La fotografia concettuale viene inizialmente concepita nella mente del fotografo e poi realizzata per comunicare tale visione. È un’opera che si colloca all’opposto del fotogiornalismo, in cui il fotografo cattura immagini reali, quel che avviene in un preciso momento. Si tratta di comunicare un concetto, di ottenere un risultato specifico nella mente di chi guarda. Usa spesso e volentieri simboli grafici o metafore visive per rappresentare idee, paradossi, stati d’animo. Tramite oggetti reali e concreti esprime concetti che possono non aver nulla a che fare con il loro senso quotidiano; rappresenta una parte per il tutto o esprime un concetto traslando il suo significato su qualcos’altro.
Che chi interpreta la fotografia concettuale come un movimento legato a un arco temporale preciso, tra gli Anni 60 e 70 del secolo scorso (ma parecchi studiosi concordano nel definire quale prima «foto concettuale» un’immagine di Marcel Duchamp, Piston de courant d’air, datata 1914!), durante il quale nel mondo artistico occidentale si manifesta una crisi dell’oggetto pittorico e scultoreo.
Sono parecchi gli artisti che iniziano allora a utilizzare media tecnologici quali la fotografia, il cinema o il video. Non è quindi un caso se alla Photographica FineArt Gallery di Lugano molte opere esposte portino il nome di artisti figurativi o scultori. Camere in prestito presenta infatti nomi quali Vincenzo Agnetti – antesignano con Piero Manzoni dell’arte concettuale tout court e non solo fotografica – Mario Schifano, personaggio imprescindibile nell’ambito della pop art azzurra (presente con un ritratto di Andy Warhol datato 1964); e ancora gli scultori Giuseppe Penone e Gilberto Zorio e l’artista multimediale (si è occupato anche di musica elettronica sperimentale) Maurizio Nannucci.
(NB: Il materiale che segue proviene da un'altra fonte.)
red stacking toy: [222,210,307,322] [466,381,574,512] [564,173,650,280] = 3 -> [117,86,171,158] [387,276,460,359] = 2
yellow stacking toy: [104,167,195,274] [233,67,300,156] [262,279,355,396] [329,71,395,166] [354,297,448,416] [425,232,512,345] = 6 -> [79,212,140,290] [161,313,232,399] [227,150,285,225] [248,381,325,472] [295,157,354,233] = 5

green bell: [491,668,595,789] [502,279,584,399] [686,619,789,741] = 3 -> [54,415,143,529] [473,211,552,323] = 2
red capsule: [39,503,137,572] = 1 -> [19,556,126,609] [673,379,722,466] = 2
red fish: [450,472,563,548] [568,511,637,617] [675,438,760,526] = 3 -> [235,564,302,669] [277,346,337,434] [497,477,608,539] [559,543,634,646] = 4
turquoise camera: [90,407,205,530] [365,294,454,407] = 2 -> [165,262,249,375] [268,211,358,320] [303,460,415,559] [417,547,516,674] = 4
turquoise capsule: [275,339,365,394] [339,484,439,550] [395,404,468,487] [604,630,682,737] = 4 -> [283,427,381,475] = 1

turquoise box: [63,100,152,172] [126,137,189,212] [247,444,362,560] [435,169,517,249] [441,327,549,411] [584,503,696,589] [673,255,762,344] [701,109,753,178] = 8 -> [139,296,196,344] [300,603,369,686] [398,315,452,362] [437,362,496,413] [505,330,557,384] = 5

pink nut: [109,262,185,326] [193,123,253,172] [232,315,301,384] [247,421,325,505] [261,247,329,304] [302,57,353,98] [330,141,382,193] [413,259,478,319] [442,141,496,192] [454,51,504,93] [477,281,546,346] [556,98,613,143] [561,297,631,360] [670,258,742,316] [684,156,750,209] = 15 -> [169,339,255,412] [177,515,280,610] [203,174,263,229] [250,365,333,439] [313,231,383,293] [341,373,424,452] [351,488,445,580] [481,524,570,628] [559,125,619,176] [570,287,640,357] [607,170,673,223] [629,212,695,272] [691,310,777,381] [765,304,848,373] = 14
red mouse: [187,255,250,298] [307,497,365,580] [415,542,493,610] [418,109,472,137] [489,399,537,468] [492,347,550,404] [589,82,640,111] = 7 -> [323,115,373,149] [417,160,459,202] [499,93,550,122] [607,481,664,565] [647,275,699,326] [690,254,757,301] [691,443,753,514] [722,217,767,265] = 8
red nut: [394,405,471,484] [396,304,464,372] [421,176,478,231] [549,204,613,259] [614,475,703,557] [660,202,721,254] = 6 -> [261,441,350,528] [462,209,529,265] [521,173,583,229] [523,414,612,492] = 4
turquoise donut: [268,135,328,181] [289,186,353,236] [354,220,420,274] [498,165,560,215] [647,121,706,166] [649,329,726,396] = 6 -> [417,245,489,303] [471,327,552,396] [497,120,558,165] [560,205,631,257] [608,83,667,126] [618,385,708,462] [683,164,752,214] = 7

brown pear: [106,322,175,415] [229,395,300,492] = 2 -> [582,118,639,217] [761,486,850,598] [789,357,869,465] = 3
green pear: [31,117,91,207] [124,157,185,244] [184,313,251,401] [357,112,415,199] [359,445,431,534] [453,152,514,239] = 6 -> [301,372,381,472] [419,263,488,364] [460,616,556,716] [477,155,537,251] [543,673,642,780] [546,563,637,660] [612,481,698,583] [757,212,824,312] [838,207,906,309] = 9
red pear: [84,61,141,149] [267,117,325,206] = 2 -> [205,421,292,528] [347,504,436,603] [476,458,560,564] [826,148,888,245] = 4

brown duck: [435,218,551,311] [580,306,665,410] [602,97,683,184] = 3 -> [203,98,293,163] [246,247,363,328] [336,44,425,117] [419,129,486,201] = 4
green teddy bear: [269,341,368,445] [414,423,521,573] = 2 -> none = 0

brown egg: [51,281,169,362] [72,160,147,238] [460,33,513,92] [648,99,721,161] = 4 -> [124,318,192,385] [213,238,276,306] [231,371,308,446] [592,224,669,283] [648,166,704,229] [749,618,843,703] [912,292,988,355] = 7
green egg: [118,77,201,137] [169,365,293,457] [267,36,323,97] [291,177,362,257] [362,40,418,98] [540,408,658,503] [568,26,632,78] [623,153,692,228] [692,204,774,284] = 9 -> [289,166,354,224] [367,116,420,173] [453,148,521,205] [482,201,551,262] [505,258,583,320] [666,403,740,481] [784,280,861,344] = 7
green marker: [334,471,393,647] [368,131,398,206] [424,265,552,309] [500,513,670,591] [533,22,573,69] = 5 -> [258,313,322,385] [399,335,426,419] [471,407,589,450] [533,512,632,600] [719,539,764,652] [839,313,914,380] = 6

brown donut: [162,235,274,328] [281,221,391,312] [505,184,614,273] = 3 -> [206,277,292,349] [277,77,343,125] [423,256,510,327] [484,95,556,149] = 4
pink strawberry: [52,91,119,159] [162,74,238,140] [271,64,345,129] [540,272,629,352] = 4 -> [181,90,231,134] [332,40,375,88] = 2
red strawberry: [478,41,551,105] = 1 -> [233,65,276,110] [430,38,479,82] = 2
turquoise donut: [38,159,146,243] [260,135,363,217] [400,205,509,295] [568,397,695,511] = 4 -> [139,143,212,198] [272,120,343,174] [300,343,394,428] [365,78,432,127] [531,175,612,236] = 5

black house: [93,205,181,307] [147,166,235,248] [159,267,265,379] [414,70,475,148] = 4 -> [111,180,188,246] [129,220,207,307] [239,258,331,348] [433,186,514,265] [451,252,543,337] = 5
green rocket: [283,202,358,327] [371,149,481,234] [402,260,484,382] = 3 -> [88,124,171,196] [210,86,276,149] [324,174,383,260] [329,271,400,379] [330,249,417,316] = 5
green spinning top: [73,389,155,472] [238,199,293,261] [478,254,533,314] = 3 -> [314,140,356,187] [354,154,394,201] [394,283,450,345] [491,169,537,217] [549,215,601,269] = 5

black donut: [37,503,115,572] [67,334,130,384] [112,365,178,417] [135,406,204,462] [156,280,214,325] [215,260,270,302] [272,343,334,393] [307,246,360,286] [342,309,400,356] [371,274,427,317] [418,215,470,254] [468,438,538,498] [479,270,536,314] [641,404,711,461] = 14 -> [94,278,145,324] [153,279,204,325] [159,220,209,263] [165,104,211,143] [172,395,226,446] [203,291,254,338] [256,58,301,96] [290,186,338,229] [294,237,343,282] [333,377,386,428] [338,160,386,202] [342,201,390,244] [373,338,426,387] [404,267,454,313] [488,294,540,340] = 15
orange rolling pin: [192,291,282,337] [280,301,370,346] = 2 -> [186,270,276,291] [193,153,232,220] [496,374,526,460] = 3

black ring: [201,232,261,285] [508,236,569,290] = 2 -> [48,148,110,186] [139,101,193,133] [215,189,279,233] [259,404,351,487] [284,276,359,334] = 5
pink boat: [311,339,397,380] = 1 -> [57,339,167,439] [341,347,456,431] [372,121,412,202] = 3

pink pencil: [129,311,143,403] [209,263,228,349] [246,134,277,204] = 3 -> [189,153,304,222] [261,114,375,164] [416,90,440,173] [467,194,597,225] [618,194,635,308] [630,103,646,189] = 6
Non poteva certo mancare Franco Vaccari, forse il profeta maggiore della foto concettuale italiana, divenuto celebre nel 1972 quando partecipò alla Biennale di Venezia con Esposizioni in tempo reale. Nella sala a lui riservata comparivano una foto dell’artista e la scritta «La scia una traccia del tuo passaggio». Al termine della Biennale le pareti della sala erano completamente ricoperte da strisce di fotografie attaccate dai visitatori, formando un’opera cresciuta man mano sino a diventare – secondo lo stesso Vaccari – «un organismo sensibile a tutte le influenze dell’ambiente». Ma soprattutto l’artista non era più il produttore unico dell’opera posta di fronte a uno spettatore passivo, bensì colui che innesca un evento senza poterne prevedere i risultati.
C’è indubbiamente una componente ludica nell’agire degli artisti concettuali. Bruno di Bello, ad esempio, rivisita il celebre Violon d’ingres di Man Ray sistemando orizzontalmente sulla schiena della modella nuda la chiave di violino che nell’originale era posta in verticale. Lo stesso Di Bello (Torre del Greco 1938) ci offre un collage su tela emulsionata quale originalissimo ritratto di Gloria Swanson, celebre diva del cinema muto. Il già citato Agnetti realizza invece le sue Photo-graffie strapazzando il negativo vuoi con segni in assoluta libertà, vuoi con forme geometriche precise.
Della spezzina Ketty La Rocca (prematuramente scomparsa a soli 37 anni nel 1976) possiamo ammirare un lavoro di «decostruzione» dell’immagine fotografica: partendo dal ritratto di due ragazze proveniente dagli sterminati archivi Alinari, ricostruisce la silhouette delle due giovani con una delle sue poesie visive, altra particolare forma artistica il cui lessico proviene dall’ambito della comunicazione di massa, dai quotidiani, dai rotocalchi, dalla pubblicità o dai fumetti, e che tenta di trasmettere il proprio messaggio tramite la fusione di immagini e parole miscelate in una sorta di collage che vada al di là delle parole ma anche dell’immagine intesa come forma d’arte.
Da segnalare infine l’importante presenza nell’esposizione di Paolo Gioli con tre «Polaroïd» e di Franco Vimercati con le sue Rose per Carla.